#### Source material
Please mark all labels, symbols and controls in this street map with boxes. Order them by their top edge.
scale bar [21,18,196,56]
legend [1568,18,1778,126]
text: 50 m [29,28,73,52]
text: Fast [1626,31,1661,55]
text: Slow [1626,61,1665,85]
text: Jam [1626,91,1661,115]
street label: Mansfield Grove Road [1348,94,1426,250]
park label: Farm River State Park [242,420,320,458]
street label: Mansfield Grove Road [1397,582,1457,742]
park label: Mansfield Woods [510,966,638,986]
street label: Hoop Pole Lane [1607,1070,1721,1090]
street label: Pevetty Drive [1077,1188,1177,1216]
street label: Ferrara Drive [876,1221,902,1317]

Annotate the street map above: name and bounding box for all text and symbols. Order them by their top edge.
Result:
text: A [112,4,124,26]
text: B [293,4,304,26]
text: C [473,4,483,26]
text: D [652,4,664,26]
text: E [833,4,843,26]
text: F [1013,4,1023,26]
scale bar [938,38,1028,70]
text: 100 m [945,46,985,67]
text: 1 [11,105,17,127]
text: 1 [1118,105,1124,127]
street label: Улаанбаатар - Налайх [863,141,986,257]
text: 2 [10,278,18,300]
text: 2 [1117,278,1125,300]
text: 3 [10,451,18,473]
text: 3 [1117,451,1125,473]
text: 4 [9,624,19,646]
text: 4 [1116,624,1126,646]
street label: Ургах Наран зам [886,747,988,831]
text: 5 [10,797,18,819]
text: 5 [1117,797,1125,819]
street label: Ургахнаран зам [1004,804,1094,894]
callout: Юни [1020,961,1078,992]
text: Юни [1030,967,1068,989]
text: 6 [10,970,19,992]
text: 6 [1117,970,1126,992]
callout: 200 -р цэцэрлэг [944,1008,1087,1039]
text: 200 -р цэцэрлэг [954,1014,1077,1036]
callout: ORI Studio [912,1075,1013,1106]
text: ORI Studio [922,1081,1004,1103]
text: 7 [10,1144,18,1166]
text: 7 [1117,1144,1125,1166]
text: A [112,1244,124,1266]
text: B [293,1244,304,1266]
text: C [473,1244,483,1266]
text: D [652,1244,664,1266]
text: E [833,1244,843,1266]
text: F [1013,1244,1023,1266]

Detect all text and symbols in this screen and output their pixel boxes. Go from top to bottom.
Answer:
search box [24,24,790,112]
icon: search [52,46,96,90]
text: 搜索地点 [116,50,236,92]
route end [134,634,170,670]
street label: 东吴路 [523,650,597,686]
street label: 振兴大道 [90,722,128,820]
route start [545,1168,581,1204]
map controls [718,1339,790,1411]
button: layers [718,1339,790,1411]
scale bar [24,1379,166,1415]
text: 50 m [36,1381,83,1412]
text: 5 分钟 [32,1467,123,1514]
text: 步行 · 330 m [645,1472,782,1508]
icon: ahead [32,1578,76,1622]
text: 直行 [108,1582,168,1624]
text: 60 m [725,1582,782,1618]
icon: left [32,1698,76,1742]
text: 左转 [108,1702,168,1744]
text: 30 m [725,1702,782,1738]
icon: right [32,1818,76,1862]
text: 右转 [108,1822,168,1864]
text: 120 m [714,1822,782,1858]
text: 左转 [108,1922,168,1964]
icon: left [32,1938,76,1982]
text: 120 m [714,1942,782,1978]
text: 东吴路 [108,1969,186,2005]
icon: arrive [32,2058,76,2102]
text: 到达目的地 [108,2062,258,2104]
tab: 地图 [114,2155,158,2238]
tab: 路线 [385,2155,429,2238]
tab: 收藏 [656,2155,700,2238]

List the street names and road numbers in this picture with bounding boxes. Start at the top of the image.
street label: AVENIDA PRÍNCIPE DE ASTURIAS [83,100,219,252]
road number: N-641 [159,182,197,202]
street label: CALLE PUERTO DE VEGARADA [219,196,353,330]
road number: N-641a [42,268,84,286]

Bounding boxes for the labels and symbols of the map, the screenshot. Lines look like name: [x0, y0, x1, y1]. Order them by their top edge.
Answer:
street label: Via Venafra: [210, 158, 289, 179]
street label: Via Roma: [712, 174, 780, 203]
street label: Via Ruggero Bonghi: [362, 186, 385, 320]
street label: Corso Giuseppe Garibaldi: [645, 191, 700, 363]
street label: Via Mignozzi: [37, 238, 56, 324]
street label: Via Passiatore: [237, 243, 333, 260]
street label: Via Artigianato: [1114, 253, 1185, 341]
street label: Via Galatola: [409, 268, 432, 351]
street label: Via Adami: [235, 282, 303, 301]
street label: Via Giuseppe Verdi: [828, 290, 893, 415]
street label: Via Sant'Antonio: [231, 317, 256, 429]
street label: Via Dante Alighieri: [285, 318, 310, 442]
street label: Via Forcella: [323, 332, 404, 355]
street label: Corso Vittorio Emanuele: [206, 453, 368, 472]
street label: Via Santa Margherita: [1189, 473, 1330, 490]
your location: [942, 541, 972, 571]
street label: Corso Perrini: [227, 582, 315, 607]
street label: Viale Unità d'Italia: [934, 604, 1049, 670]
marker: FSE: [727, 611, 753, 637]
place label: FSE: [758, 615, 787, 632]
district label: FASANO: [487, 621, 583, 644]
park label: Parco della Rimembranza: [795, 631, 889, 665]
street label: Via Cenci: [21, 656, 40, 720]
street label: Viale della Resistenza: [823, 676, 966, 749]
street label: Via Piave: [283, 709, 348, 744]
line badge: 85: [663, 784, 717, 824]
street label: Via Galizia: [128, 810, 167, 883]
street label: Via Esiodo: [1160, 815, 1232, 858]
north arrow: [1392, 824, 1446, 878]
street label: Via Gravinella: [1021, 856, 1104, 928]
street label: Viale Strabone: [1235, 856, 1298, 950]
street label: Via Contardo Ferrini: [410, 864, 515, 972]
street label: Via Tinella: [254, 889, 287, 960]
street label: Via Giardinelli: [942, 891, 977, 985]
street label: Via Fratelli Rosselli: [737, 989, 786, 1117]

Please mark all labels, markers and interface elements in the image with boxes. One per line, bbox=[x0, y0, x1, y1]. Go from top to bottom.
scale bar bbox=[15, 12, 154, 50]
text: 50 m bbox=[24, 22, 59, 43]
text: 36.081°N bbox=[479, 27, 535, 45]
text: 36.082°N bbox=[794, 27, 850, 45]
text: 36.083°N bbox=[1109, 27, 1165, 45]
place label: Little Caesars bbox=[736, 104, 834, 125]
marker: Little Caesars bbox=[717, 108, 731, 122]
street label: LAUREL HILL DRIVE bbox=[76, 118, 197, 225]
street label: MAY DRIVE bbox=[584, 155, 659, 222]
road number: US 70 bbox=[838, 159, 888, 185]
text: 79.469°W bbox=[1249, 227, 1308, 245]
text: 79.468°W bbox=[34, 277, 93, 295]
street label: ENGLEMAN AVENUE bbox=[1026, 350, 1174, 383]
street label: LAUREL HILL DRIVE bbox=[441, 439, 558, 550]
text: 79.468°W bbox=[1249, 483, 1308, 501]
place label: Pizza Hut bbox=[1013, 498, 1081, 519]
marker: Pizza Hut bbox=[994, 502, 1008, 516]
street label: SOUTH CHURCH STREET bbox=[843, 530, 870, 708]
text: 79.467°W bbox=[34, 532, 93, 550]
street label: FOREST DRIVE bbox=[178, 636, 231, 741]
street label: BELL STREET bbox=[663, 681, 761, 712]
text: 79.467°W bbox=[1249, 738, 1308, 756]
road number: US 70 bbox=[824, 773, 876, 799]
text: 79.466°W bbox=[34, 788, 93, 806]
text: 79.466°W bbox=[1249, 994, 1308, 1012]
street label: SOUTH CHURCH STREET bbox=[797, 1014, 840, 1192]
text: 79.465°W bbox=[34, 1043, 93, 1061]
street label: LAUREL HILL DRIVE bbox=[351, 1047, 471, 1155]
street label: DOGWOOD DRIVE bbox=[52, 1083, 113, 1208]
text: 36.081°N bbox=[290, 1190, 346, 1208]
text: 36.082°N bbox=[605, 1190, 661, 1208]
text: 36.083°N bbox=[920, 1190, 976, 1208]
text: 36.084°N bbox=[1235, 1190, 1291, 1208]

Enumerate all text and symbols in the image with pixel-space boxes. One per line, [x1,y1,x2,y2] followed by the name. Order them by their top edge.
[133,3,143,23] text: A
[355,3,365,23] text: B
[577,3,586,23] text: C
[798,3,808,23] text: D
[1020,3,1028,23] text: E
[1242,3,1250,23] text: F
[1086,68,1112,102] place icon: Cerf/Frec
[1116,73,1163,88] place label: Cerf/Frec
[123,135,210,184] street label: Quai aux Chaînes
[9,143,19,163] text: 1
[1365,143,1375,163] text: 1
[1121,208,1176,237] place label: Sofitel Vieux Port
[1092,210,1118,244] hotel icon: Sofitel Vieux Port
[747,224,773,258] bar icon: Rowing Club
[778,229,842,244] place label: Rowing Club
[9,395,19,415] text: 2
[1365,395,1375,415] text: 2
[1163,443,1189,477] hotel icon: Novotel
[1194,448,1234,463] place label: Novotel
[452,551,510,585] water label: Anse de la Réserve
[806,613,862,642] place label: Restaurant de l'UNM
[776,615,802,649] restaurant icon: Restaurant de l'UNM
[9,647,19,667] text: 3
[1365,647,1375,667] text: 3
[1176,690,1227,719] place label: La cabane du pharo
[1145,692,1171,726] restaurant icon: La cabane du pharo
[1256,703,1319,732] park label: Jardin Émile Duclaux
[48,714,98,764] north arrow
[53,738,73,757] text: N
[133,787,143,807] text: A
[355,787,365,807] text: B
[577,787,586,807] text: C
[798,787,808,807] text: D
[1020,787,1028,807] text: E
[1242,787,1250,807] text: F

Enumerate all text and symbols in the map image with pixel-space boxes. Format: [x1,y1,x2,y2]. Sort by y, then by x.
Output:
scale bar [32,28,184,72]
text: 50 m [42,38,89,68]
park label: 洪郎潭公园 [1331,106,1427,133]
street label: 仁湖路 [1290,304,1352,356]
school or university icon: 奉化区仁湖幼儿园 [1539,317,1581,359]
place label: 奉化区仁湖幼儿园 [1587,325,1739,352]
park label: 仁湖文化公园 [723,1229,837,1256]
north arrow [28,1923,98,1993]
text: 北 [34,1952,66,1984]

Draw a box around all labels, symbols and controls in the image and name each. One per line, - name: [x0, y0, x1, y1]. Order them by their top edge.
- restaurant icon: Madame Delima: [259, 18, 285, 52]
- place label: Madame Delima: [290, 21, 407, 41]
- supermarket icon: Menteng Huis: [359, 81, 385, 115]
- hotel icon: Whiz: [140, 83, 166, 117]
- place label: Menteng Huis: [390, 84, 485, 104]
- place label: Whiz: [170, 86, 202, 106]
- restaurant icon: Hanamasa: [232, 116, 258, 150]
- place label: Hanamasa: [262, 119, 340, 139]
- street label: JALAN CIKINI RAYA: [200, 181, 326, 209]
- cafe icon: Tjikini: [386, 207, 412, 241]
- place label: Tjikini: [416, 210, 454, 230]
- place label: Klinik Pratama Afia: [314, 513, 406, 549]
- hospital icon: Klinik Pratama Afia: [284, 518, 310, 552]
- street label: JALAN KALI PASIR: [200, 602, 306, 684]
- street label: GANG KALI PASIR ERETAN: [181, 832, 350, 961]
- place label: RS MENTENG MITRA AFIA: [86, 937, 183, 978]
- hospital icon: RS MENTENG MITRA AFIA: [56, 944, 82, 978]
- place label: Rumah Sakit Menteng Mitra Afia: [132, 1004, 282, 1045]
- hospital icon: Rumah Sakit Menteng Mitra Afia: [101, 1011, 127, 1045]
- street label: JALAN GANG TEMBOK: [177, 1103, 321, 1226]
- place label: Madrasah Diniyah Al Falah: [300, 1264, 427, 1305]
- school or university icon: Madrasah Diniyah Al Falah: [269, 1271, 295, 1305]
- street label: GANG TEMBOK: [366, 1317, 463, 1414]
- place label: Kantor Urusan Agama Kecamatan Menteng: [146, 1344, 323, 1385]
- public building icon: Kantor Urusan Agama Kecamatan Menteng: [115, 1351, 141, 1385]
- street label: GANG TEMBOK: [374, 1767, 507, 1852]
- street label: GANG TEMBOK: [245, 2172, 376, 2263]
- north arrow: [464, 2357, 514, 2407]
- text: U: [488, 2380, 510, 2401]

#### Aim of the task
Repeat exactly the lines of the listing from its first line through the line that holds "Annotate the street". Nothing else should appear.

#### Exercise result
Please mark all labels, symbols and controls in this street map with boxes. Order them by their top edge.
scale bar [21,18,196,56]
legend [1568,18,1778,126]
text: 50 m [29,28,73,52]
text: Fast [1626,31,1661,55]
text: Slow [1626,61,1665,85]
text: Jam [1626,91,1661,115]
street label: Mansfield Grove Road [1348,94,1426,250]
park label: Farm River State Park [242,420,320,458]
street label: Mansfield Grove Road [1397,582,1457,742]
park label: Mansfield Woods [510,966,638,986]
street label: Hoop Pole Lane [1607,1070,1721,1090]
street label: Pevetty Drive [1077,1188,1177,1216]
street label: Ferrara Drive [876,1221,902,1317]

Annotate the street map above: name and bounding box for all text and symbols. Order them by their top edge.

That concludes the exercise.